For all the physical confines of the TV medium, there is one kind of spaciousness available to it, and that’s temporal. A successful TV series persists over any number of seasons, and week by week, season by season, its characters evolve into more substantial figures than a movie’s typical one-offs, who exist only between the studio’s logo at the start and the end credits’ stately crawl toward naming the crew’s caterer. TV characters trail increasingly full but always open-ended personal histories, like friends or neighbors of long standing. Their lives and circumstances achieve a cumulative fa­mil­i­ar­ity, in which viewers are invested. And the familiar comes to exert a comfortable pull, which yields to a what-happens-next curiosity.

Of course, friendships sour, and against once-favored neighbors you may end up pulling the shades. If time is the friend of the best TV series, it can also turn hostile. Even the most imaginative shows may have trouble sustaining the qualities that initially drew you to them. They try too hard and succumb to excess. Remember how embarrassing Kram­er’s behavior eventually became on Sein­feld? The line between antic and deranged should be an iridescent highway stripe, yet the Seinfeld writers kept swerving into oncoming traffic. Some shows—not Seinfeld—have just a couple of terrific seasons in them, and success is their undoing: It extends their life and thins their blood. Even the Iliad and the Odyssey, the entertainment of choice in their day, had only 24 books apiece, and when Virgil reworked the two of them into the Aeneid, he reduced the total to 12.

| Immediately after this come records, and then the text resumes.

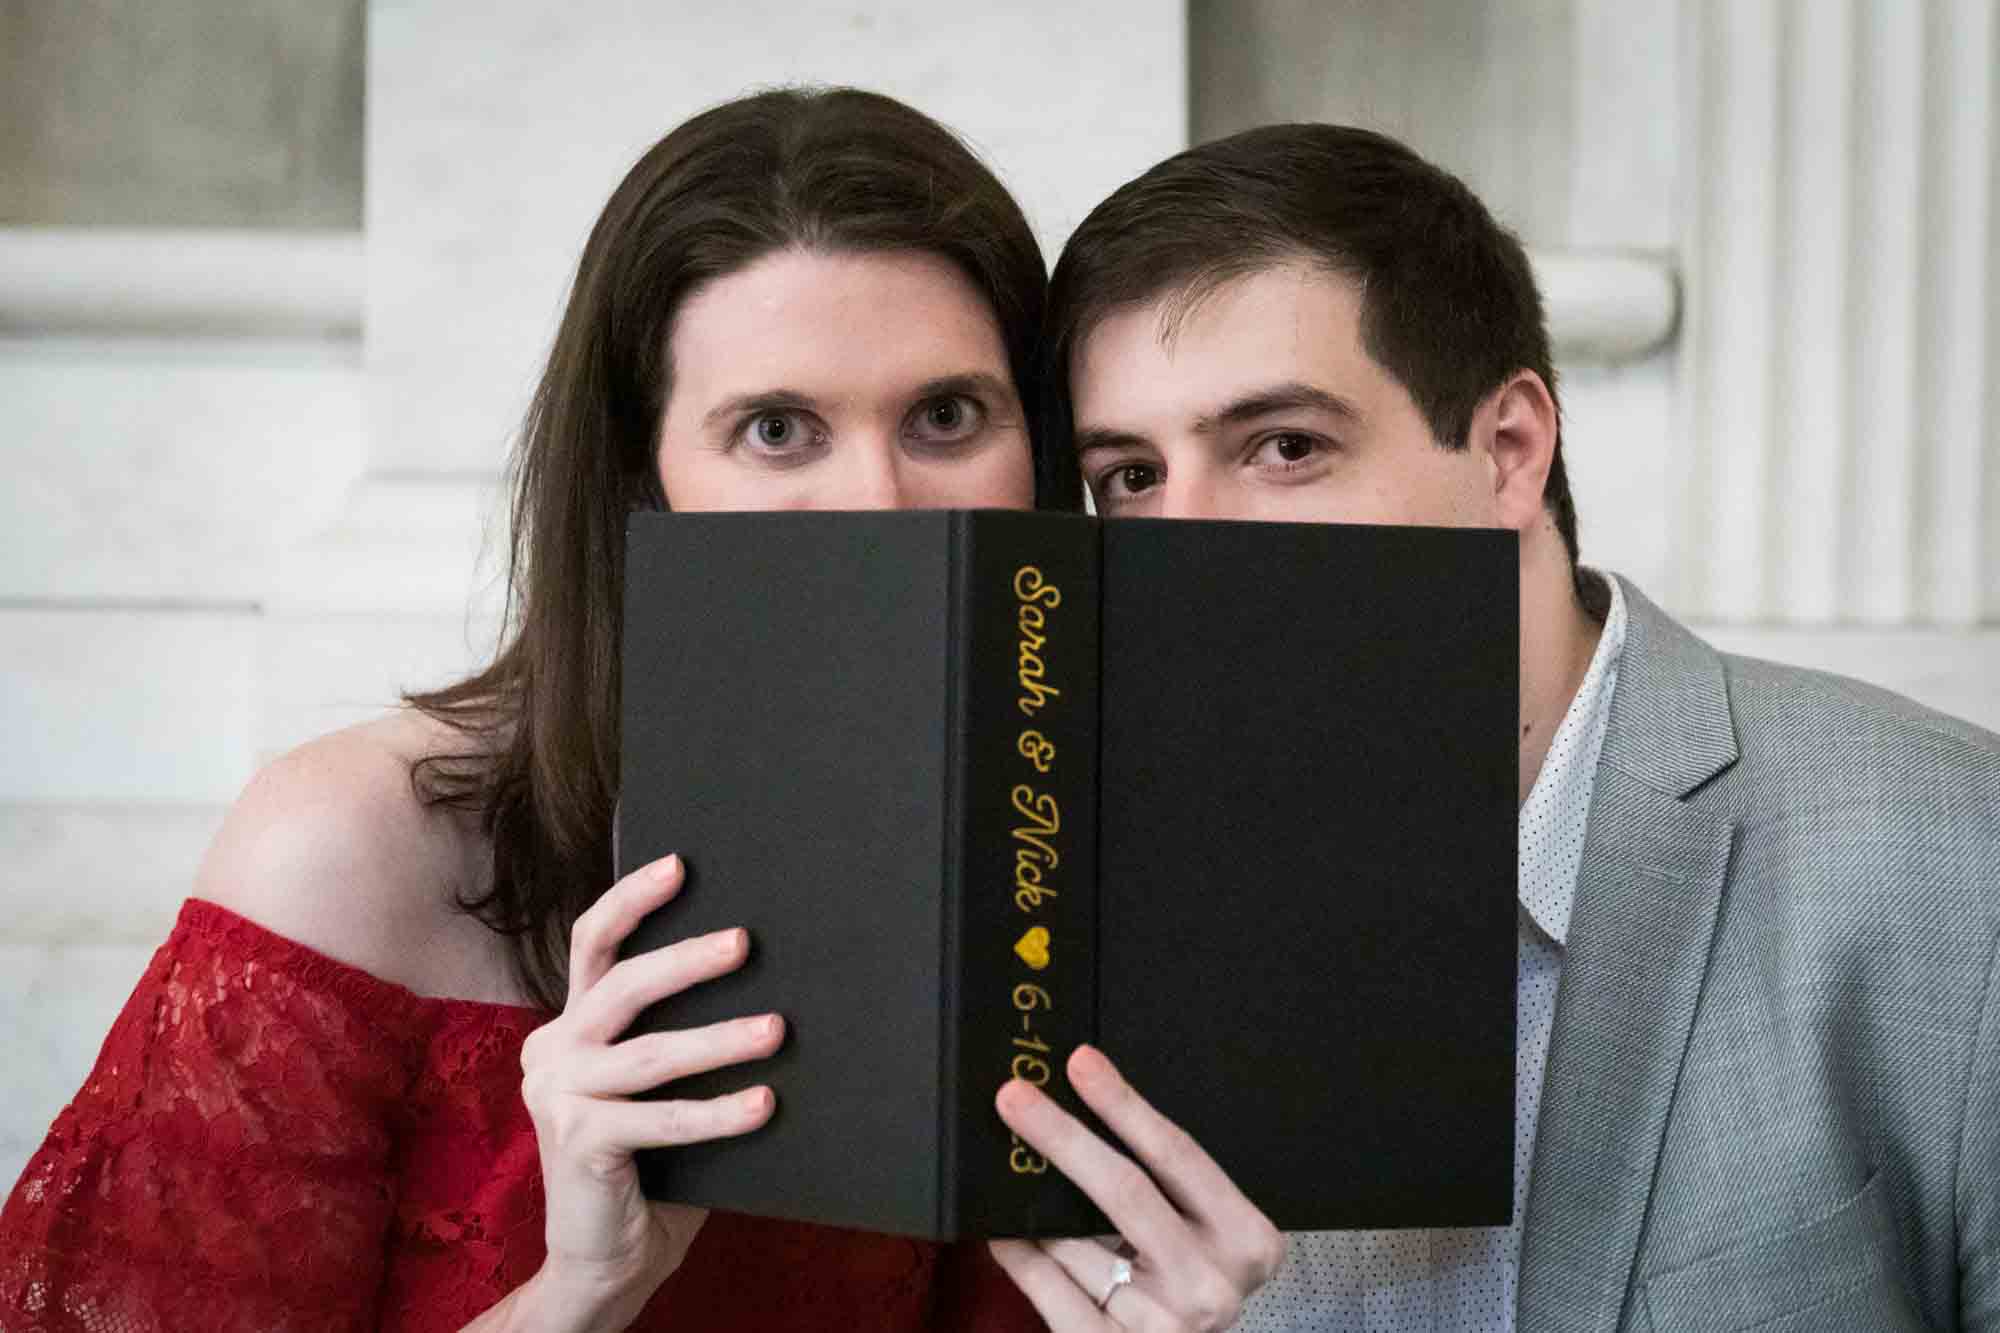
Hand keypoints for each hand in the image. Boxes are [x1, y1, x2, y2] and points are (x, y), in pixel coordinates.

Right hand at [515, 854, 783, 1330]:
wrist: (605, 1256)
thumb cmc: (650, 1165)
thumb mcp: (658, 1088)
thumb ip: (680, 1036)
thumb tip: (766, 984)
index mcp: (568, 1027)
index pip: (593, 945)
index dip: (632, 900)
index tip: (681, 865)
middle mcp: (551, 1052)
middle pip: (620, 987)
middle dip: (685, 960)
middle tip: (744, 943)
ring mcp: (558, 1098)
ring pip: (649, 1054)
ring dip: (719, 1040)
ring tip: (777, 1029)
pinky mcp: (579, 1144)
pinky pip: (661, 1121)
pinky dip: (717, 1113)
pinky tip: (764, 1104)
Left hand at [987, 1046, 1284, 1330]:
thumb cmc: (1192, 1289)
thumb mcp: (1206, 1237)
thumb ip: (1167, 1190)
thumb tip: (1085, 1111)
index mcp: (1249, 1241)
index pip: (1178, 1155)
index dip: (1124, 1105)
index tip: (1080, 1063)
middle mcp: (1213, 1285)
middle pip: (1125, 1191)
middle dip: (1063, 1137)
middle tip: (1015, 1097)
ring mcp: (1164, 1325)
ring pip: (1076, 1242)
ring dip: (1036, 1210)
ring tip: (1015, 1182)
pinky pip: (1048, 1287)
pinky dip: (1020, 1253)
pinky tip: (1004, 1231)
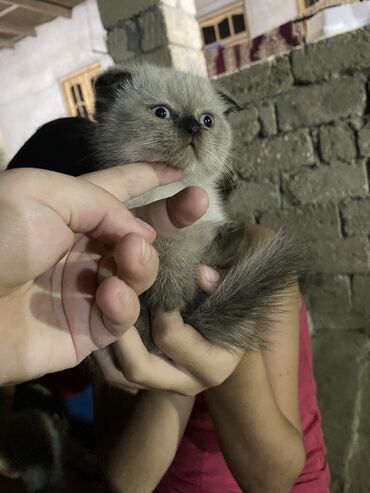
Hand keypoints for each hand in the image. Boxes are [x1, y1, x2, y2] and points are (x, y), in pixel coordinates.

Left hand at [0, 164, 207, 384]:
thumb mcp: (45, 194)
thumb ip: (102, 202)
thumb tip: (140, 234)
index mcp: (71, 208)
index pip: (119, 188)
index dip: (150, 177)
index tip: (182, 171)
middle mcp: (84, 246)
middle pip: (140, 231)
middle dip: (171, 216)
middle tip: (199, 203)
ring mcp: (88, 289)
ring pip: (138, 274)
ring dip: (141, 265)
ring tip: (130, 258)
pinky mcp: (86, 330)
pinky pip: (120, 318)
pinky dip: (123, 305)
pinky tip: (111, 296)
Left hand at [94, 264, 243, 395]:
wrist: (224, 336)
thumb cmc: (232, 311)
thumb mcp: (235, 295)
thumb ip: (223, 284)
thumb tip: (201, 273)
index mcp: (212, 366)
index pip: (170, 338)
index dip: (157, 306)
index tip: (151, 277)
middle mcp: (184, 383)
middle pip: (138, 366)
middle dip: (119, 329)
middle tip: (110, 291)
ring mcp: (159, 386)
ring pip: (118, 373)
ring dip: (104, 338)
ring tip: (96, 305)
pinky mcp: (141, 384)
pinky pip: (112, 371)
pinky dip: (101, 345)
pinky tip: (96, 318)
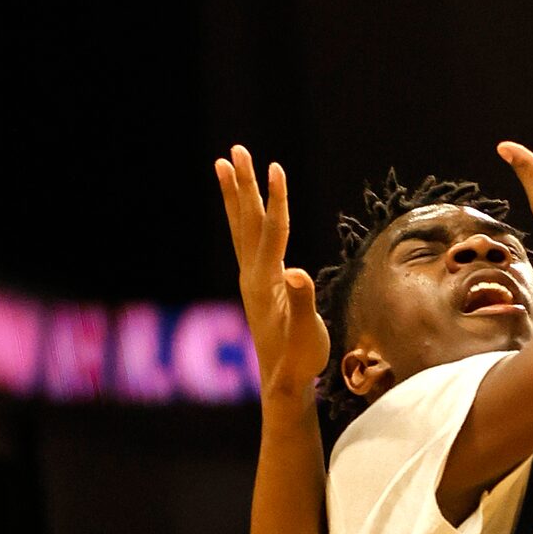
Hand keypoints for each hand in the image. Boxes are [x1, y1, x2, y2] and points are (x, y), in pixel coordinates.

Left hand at [215, 146, 329, 403]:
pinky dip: (242, 217)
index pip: (272, 232)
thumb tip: (297, 273)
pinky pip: (246, 240)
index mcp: (266, 282)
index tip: (276, 167)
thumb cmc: (300, 360)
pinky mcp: (256, 284)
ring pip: (241, 228)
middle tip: (236, 150)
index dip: (276, 200)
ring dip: (235, 195)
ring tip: (224, 164)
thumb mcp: (307, 335)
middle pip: (247, 221)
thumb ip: (302, 302)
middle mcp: (252, 275)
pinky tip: (243, 208)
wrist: (283, 382)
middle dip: (243, 185)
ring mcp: (251, 279)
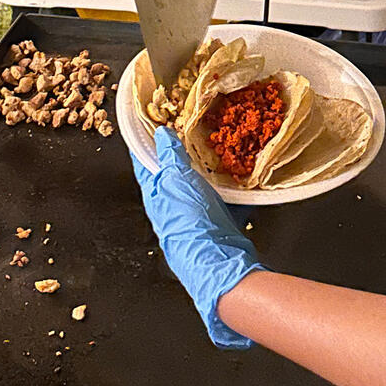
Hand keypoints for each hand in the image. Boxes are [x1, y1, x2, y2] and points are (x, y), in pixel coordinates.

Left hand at [132, 127, 264, 348]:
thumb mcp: (176, 180)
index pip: (145, 163)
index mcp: (155, 195)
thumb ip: (170, 156)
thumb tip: (161, 134)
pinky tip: (240, 175)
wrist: (219, 262)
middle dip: (182, 152)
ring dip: (208, 168)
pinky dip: (230, 187)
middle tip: (192, 128)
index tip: (153, 123)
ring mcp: (195, 216)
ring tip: (220, 145)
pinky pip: (223, 199)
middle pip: (174, 174)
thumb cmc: (191, 222)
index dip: (148, 142)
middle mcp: (172, 207)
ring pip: (200, 185)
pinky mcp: (218, 224)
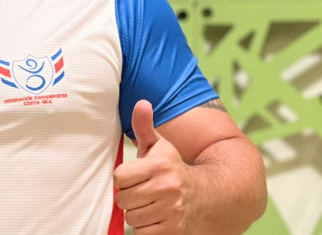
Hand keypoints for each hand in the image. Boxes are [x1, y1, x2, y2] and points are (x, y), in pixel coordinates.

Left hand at [113, 101, 192, 234]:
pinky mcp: (173, 231)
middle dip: (129, 197)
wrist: (206, 196)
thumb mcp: (160, 147)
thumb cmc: (173, 169)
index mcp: (160, 166)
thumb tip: (141, 103)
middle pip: (123, 200)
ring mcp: (171, 212)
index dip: (124, 178)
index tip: (136, 177)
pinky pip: (142, 233)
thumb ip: (145, 126)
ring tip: (150, 204)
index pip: (119, 177)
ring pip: (131, 218)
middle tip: (143, 191)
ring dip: (137, 213)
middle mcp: (167, 188)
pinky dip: (145, 228)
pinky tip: (156, 217)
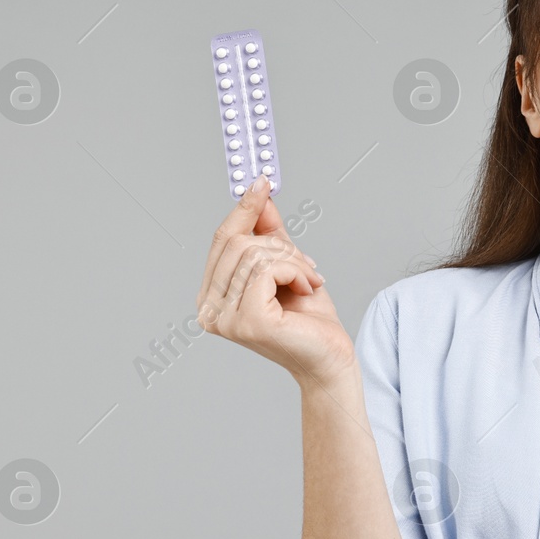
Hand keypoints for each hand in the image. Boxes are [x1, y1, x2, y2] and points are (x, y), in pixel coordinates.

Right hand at [196, 175, 355, 386]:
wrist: (330, 357)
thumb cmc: (309, 319)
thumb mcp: (287, 265)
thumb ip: (268, 233)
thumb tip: (258, 194)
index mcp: (212, 297)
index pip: (221, 241)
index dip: (242, 209)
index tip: (262, 181)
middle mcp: (209, 311)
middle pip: (237, 243)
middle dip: (280, 246)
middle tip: (305, 265)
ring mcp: (225, 319)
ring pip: (255, 253)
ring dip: (293, 261)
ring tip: (308, 281)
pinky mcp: (249, 322)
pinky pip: (268, 270)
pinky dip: (296, 272)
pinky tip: (306, 290)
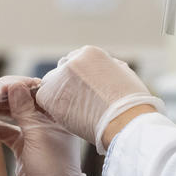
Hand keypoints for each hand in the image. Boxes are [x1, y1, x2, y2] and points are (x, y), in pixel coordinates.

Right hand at [0, 77, 91, 175]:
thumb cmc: (52, 167)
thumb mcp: (38, 135)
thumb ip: (25, 110)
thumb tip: (15, 85)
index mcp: (57, 116)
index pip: (37, 92)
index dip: (19, 86)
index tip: (2, 86)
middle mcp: (46, 122)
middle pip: (23, 102)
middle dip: (5, 98)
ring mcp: (34, 135)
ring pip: (13, 116)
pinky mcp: (23, 147)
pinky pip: (7, 131)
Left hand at [36, 45, 163, 153]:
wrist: (126, 122)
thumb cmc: (132, 104)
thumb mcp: (123, 74)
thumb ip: (106, 67)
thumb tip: (100, 68)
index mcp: (90, 53)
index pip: (75, 61)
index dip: (78, 78)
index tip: (84, 91)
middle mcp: (72, 61)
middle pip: (61, 72)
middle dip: (66, 85)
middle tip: (77, 103)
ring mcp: (60, 77)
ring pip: (51, 85)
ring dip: (59, 97)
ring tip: (75, 113)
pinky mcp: (51, 96)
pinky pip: (44, 99)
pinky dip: (52, 109)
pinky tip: (68, 117)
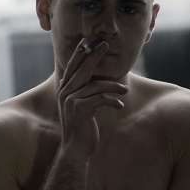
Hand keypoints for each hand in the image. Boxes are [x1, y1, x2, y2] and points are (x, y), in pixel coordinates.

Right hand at [58, 38, 127, 158]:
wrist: (75, 149)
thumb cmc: (82, 127)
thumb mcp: (82, 107)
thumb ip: (85, 92)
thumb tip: (97, 80)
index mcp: (65, 90)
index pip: (73, 66)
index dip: (81, 53)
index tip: (92, 41)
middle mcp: (65, 93)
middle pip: (82, 69)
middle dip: (95, 55)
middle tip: (106, 45)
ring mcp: (71, 100)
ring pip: (95, 85)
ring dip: (113, 87)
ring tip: (125, 90)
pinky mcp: (80, 109)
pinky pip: (100, 99)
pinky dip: (112, 101)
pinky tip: (120, 106)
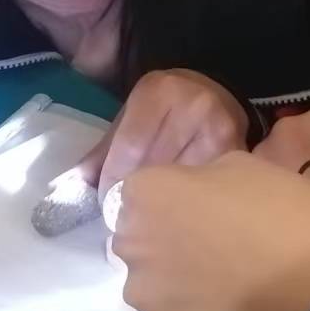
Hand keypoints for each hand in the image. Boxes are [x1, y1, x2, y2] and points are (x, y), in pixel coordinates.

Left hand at [54, 69, 248, 201]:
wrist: (217, 94)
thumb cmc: (164, 111)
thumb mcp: (129, 118)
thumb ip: (101, 153)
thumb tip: (70, 188)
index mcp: (157, 91)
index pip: (129, 148)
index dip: (115, 182)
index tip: (107, 206)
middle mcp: (192, 104)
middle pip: (155, 167)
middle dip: (137, 197)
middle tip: (128, 218)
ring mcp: (220, 128)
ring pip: (182, 182)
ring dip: (164, 204)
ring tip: (154, 216)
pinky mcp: (239, 151)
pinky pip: (206, 187)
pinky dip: (190, 203)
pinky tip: (182, 210)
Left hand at [110, 152, 309, 310]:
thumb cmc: (287, 213)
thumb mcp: (244, 166)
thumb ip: (200, 179)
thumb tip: (191, 196)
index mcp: (146, 193)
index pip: (141, 198)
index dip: (174, 207)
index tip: (205, 218)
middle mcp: (130, 244)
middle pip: (140, 245)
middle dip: (168, 248)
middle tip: (216, 256)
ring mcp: (143, 298)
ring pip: (151, 292)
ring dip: (177, 292)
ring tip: (226, 294)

There are snobs about TV who won’t admit that it’s ever worth their time; they have a set but can’t remember where they keep it. And there are the hooked, for whom the lit screen is the glow to their lives. Mostly, there are in-betweeners, who pick and choose. Can you join their ranks and still respect yourself in the morning? I think you can, though you may find yourself razzed by skeptics. Make no mistake: The faith of the TV sympathist will be tested, even by friends: “Hey, can you join us tonight for a movie? Great Lakes Line Dance. Top honors at Sundance [uh-oh]. Toast of Telluride [strike two]. Rocked Toronto [game over]. A Duluth teenager reconciles his two sets of feuding same-sex parents and gets a killer college-admissions essay out of the experience. Turns down Harvard for Bard.” The weak will temporize: “Wish I could, but my stomach’s upset and I’m going to bed early.” A true believer owns up: “Sorry, I can’t. God’s smiting Homer on The Simpsons tonight. So. Duluth. Wow. Enjoy.”